Still, the comparison between Fenty and that other obnoxious mayor doesn’t quite hold. The mayor is far more progressive than his haters suggest. Fenty deserves credit for spending all of his four years in office on public works projects that benefit everyone—from the new rec centers to school construction to a laudable housing-first program for the city’s most desperate. His undying support of Peaceoholics suggests cronyism at its worst, but it also suggests that he really cares about troubled kids. [Full disclosure: Gray came off more the prickly politician than Fenty during our interviews].

And yet. Tomorrow, we get to become our own results-oriented big city managers. By that standard, I’m voting for Vincent Gray.

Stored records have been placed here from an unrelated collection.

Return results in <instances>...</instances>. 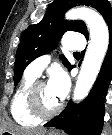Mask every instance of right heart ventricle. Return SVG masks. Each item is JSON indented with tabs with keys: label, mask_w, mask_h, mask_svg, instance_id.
<instances>
[{
	"label": "right heart ventricle",
	"mask_w": 112,
	"mask_h": 135,
	"mask_svg": "<svg viewBox=\"0 0 112 135\" xmlns=\"http://www.w3.org/2000/svg\"><path fill=\"white\" fill-rule=\"evenodd\" d=\"M36 79V76L25 73L10 103V113L13 120L23 127H32L40 122V119L31 114L26 101L28 90Z\"/></svg>",
	"instance_id": "1"
}]
</instances>
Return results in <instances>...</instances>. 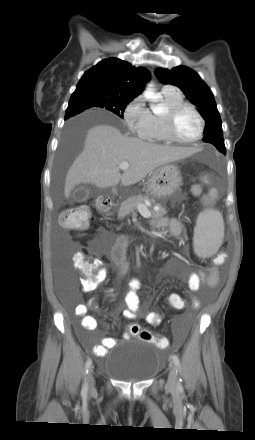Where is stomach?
<instances>
[{
  "instance_id": "stomach-1",
  "label": "stomach",
  "mask_w": 255,
  "mask_h": 440,
  "mask_svg": "<svg viewBox=\"0 0 255 440\" xmlns=\"http://www.w3.org/2000/svg\"><path fill=\"white\" fill-rule=\"evenodd\" d=\"M182 184L179 168L172 164H166L157 168L148 180V190L159 199L174 194Z\"/></svg>"
}]
</instances>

Influence: Final. To be a good big-city manager, you have to win over your constituents. When the majority of District residents with children do not support Michelle Rhee, what does that say about her school reforms? Why shouldn’t District parents be worried about Rhee’s Teach for America fetish? When the majority of voters do not trust you, what does that say about your leadership abilities? During this campaign, Fenty had huge advantages. He declared early and attracted a huge war chest. He could have used the campaign to reach out, and get all of us to buy in. Instead, he spent too much time slamming Gray over his tenure at DHS in the early ’90s. That’s like blaming Gray for the crack epidemic. No one could have succeeded in that job. Not once could he answer with an ounce of empathy the questions voters had about First Source enforcement, the high unemployment number, and shrinking affordable housing stock. Fenty spent the rest of his time on stage at various go-go shows as his own hype man.

Net impact: Voting Gray.

But: A vote for Gray won’t stop a Chipotle from opening up or close out DDOT’s Twitter feed. What a Gray administration might do? Empower big business and the teacher’s union (yikes). And empower us to start participating in city governance again. Gray promises to listen to us. Let’s hope we can provide him with honest critiques and impassioned arguments. In four years, if Gray fails, we won’t have Nickles to blame. This time, it’s on us.